The failures of the online collective mind

There is a nice rant at: On "Digital Maoism: The Hazards of the New Online Collectivism" By Jaron Lanier. I do agree with it in many points - but I don't agree with the overall diagnosis rejecting the online hive mind as 'too collective'. I would rather talk about particular systems and their failures than rejecting all of them in one sweep. It is not that digital communication forces us for more collectivism or less collectivism - digital communication is the most malleable form of communication there ever existed and we can change it and amend to fit any model we think of.
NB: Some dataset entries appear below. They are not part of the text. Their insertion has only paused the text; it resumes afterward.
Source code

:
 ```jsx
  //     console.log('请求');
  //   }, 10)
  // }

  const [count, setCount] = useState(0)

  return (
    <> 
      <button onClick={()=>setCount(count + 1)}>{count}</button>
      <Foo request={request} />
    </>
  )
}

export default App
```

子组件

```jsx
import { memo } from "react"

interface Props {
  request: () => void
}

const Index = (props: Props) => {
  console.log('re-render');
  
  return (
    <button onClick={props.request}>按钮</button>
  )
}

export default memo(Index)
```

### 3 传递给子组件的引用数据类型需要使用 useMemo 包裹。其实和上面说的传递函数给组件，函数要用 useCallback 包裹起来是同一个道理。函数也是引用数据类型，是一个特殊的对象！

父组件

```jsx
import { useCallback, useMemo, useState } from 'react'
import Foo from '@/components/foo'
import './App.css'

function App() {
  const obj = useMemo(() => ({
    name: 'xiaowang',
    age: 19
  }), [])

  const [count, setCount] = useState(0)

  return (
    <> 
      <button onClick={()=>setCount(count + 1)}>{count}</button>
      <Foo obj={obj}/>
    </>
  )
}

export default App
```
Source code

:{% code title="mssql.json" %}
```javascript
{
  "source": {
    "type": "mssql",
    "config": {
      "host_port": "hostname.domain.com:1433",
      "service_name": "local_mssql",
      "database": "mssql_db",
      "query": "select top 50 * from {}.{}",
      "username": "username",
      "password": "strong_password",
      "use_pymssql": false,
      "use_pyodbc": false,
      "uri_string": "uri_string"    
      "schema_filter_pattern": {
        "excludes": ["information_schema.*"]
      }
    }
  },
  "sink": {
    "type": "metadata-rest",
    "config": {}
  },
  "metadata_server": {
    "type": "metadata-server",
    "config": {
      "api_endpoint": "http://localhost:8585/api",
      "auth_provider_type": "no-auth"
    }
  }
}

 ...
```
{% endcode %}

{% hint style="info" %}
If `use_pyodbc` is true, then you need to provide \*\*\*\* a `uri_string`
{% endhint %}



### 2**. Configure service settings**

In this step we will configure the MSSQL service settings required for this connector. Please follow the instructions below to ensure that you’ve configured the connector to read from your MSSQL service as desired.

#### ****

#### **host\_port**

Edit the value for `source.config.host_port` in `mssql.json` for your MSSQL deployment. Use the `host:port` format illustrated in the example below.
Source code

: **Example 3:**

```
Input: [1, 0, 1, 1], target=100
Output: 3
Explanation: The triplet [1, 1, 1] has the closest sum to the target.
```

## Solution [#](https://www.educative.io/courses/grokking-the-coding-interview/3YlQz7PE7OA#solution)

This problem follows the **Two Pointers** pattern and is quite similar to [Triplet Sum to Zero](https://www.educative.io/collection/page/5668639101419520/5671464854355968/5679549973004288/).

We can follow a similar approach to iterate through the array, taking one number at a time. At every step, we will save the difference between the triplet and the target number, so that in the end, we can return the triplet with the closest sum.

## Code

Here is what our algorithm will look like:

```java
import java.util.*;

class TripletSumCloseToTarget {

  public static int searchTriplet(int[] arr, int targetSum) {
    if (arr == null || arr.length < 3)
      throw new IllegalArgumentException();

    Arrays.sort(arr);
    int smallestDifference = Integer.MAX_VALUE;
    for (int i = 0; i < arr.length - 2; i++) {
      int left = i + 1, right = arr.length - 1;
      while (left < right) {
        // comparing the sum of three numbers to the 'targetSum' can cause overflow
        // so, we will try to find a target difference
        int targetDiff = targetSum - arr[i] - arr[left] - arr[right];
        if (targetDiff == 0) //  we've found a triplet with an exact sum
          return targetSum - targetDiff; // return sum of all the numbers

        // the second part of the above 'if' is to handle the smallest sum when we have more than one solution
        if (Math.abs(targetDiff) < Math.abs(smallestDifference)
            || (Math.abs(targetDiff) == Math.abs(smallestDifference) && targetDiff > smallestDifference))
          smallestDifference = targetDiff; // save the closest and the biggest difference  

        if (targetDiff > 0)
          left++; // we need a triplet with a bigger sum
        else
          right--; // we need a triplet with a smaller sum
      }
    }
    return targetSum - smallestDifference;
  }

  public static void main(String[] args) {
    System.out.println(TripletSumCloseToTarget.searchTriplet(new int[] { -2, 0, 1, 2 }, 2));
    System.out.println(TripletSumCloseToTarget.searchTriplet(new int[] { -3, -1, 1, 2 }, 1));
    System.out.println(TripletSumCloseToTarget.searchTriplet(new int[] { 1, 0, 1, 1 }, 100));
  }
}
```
There are more collective trends in it with wikis, aggregators etc. - but blogs composite a completely opposite trend of total autonomy of the individual.

In this vein I created following list of digital media failures:
  1. averaging everything to the mediocre, homogenized pulp - this is the sin of aggregators and very big wikis
  2. Skewing the process of averaging towards people who have too much time or some freaky motivation (this is what I was analysing in One email per day - a moderation scheme and Online Debate (continuing 'One email per day'))
  3. Accrection of information without the balancing force of forgetting it - this is the primary problem with wikis (adding new comments is easy, refactoring is hard), blogs and email lists solve that by 'forgetting' the older content and letting it resurface if it is really important
For sure there are many more of them - but I believe by splitting them into more concrete and better described chunks we can analyze them and then try to fix them in our online communication tools.


1 comment:

phil jones said...

Yeah, the problem is not how to have more or less "collectivity" It's how to make collectivity work.

The nice thing about the new online collectivity is that we have a laboratory for running dozens of different experiments.

Totally agree with the "refactoring wiki is harder than you think" part. I'm wondering a lot about that at the moment. I feel there's a wealth of good stuff in ThoughtStorms that's completely confused and inaccessible to people.